EXERCISE
Work out how many lines of the records hold the string "process", and reply with that number alone.

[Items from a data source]
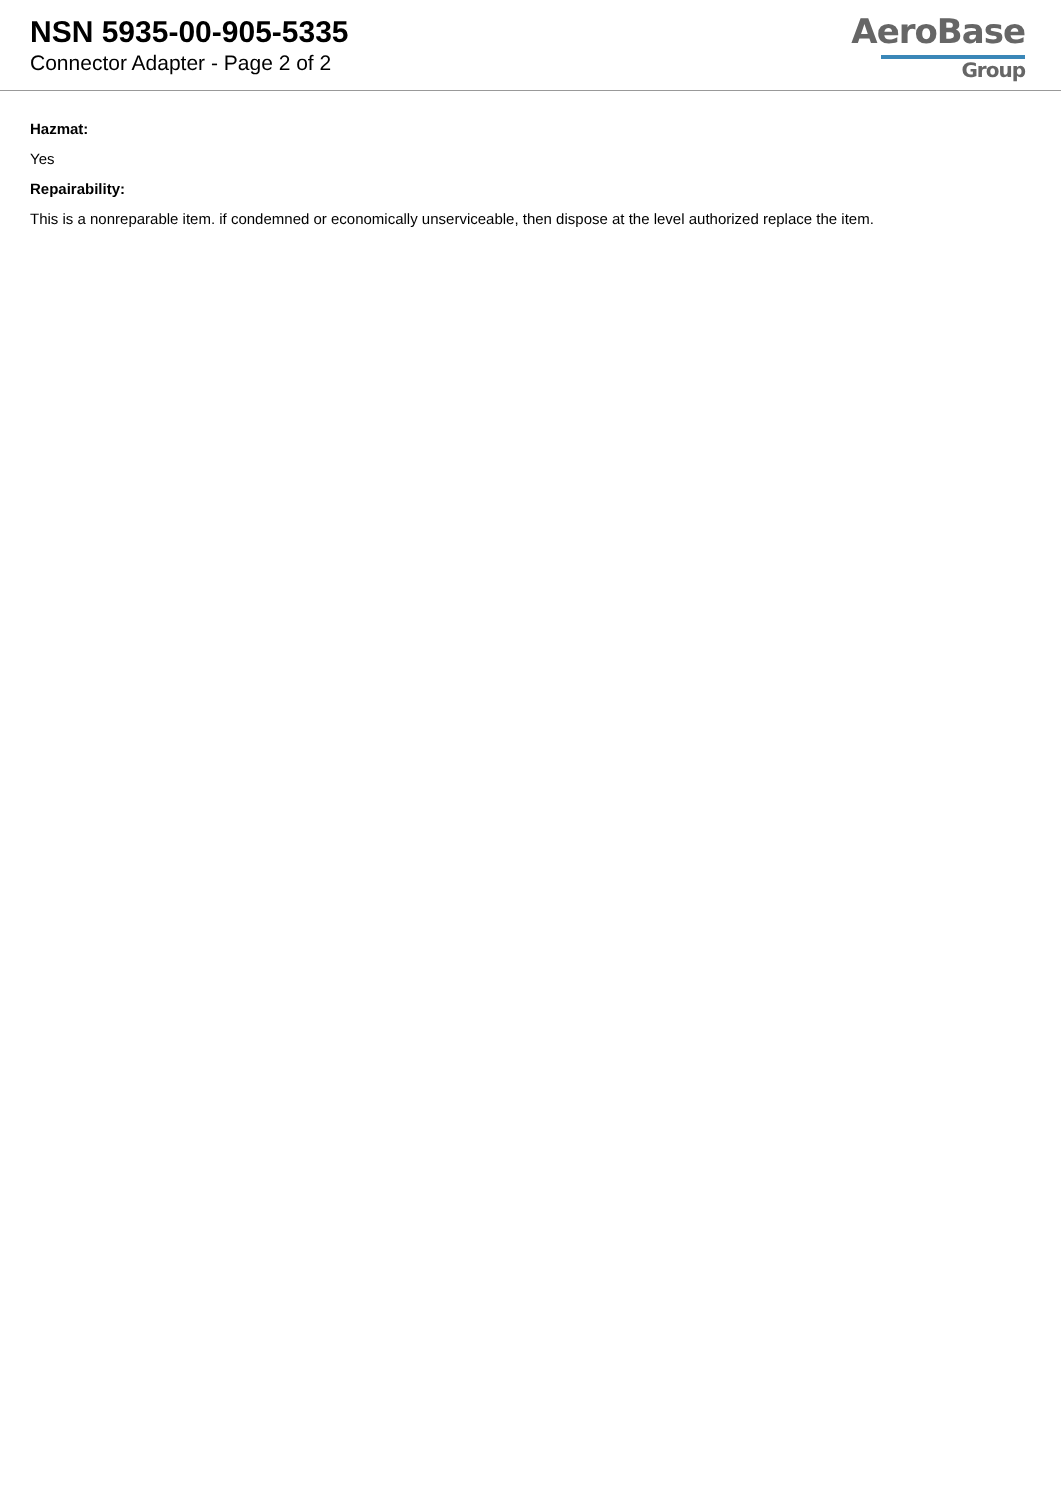NSN 5935-00-905-5335
Connector Adapter - Page 2 of 2
AeroBase
Group
Hazmat:
Yes
Repairability:
This is a nonreparable item. if condemned or economically unserviceable, then dispose at the level authorized replace the item.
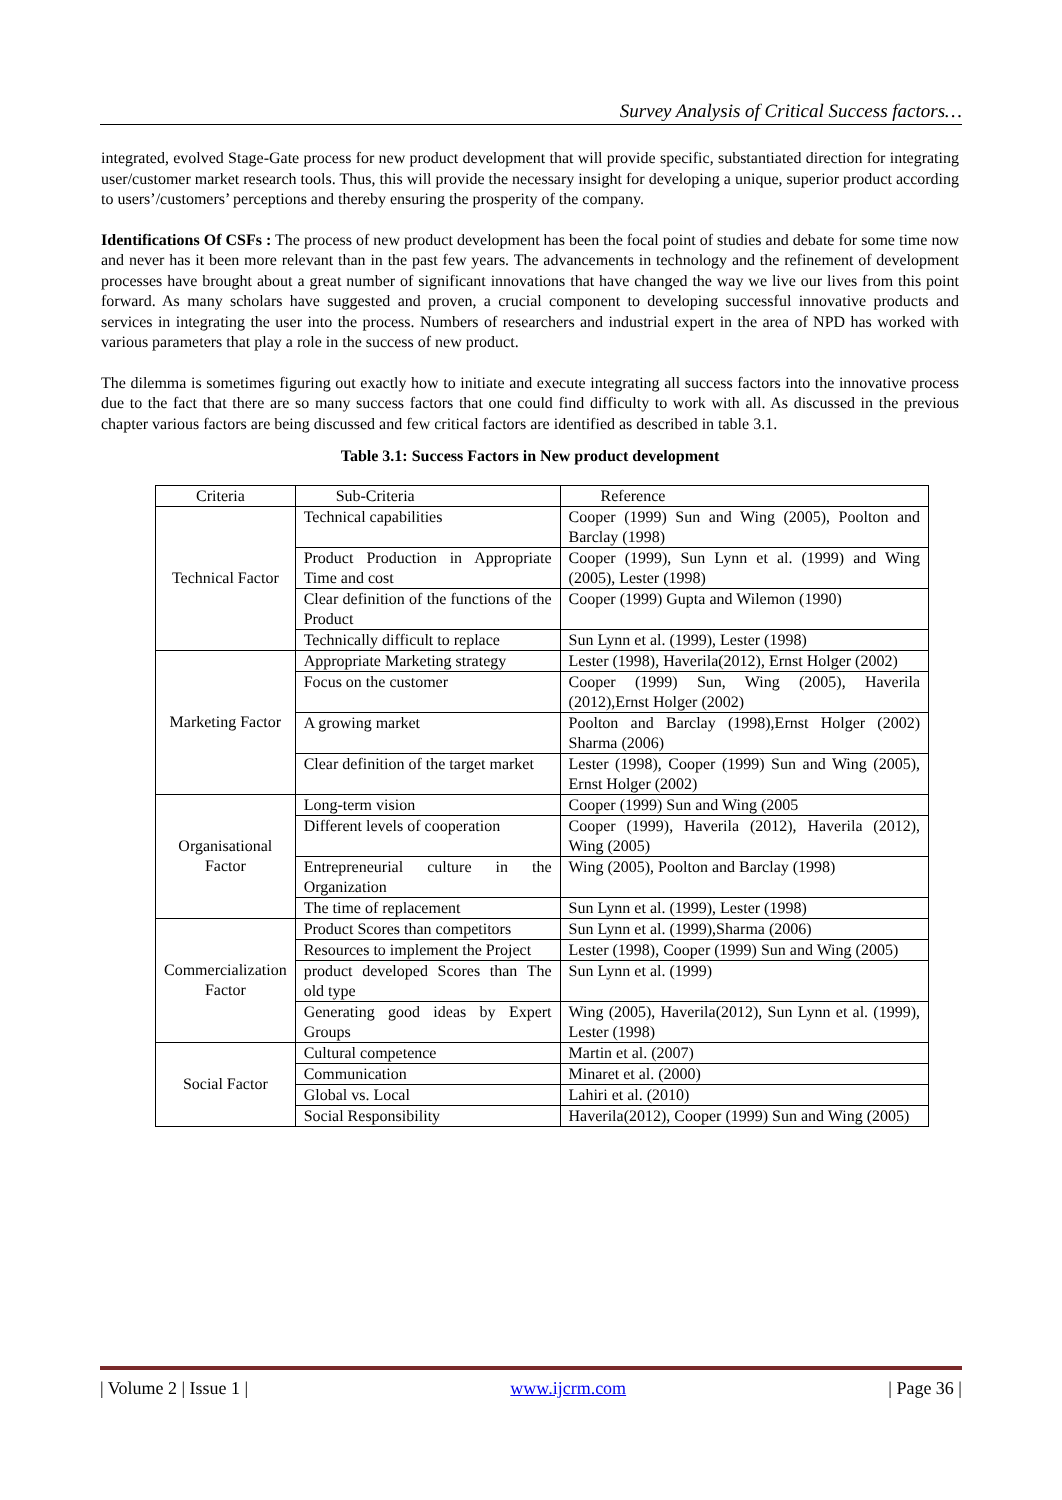Survey Analysis of Critical Success factors…
integrated, evolved Stage-Gate process for new product development that will provide specific, substantiated direction for integrating user/customer market research tools. Thus, this will provide the necessary insight for developing a unique, superior product according to users’/customers’ perceptions and thereby ensuring the prosperity of the company.
Identifications Of CSFs : The process of new product development has been the focal point of studies and debate for some time now and never has it been more relevant than in the past few years. The advancements in technology and the refinement of development processes have brought about a great number of significant innovations that have changed the way we live our lives from this point forward. As many scholars have suggested and proven, a crucial component to developing successful innovative products and services in integrating the user into the process. Numbers of researchers and industrial expert in the area of NPD has worked with various parameters that play a role in the success of new product.
The dilemma is sometimes figuring out exactly how to initiate and execute integrating all success factors into the innovative process due to the fact that there are so many success factors that one could find difficulty to work with all. As discussed in the previous chapter various factors are being discussed and few critical factors are identified as described in table 3.1.
Table 3.1: Success Factors in New product development
| Criteria | Sub-Criteria | Reference |
| --- | --- | --- |
| Technical Factor | Technical capabilities | Cooper (1999) Sun and Wing (2005), Poolton and Barclay (1998) |
| | Product Production in Appropriate Time and cost | Cooper (1999), Sun Lynn et al. (1999) and Wing (2005), Lester (1998) |
| | Clear definition of the functions of the Product | Cooper (1999) Gupta and Wilemon (1990) |
| | Technically difficult to replace | Sun Lynn et al. (1999), Lester (1998) |
| Marketing Factor | Appropriate Marketing strategy | Lester (1998), Haverila(2012), Ernst Holger (2002) |
| | Focus on the customer | Cooper (1999) Sun, Wing (2005), Haverila (2012),Ernst Holger (2002) |
| | A growing market | Poolton and Barclay (1998),Ernst Holger (2002) Sharma (2006) |
| | Clear definition of the target market | Lester (1998), Cooper (1999) Sun and Wing (2005), Ernst Holger (2002) |
| Organisational Factor | Long-term vision | Cooper (1999) Sun and Wing (2005 |
| | Different levels of cooperation | Cooper (1999), Haverila (2012), Haverila (2012), Wing (2005) |
| | Entrepreneurial culture in the Organization | Wing (2005), Poolton and Barclay (1998) |
| | The time of replacement | Sun Lynn et al. (1999), Lester (1998) |
| Commercialization Factor | Product Scores than competitors | Sun Lynn et al. (1999),Sharma (2006) |
| | Resources to implement the Project | Lester (1998), Cooper (1999) Sun and Wing (2005) |
| | product developed Scores than The old type | Sun Lynn et al. (1999) |
| | Generating good ideas by Expert Groups | Wing (2005), Haverila(2012), Sun Lynn et al. (1999), Lester (1998) |
| Social Factor | Cultural competence | Martin et al. (2007) |
| | Communication | Minaret et al. (2000) |
| | Global vs. Local | Lahiri et al. (2010) |
| | Social Responsibility | Haverila(2012), Cooper (1999) Sun and Wing (2005) |
| Volume 2 | Issue 1 | www.ijcrm.com | Page 36 |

ANSWER TO THIS TASK
3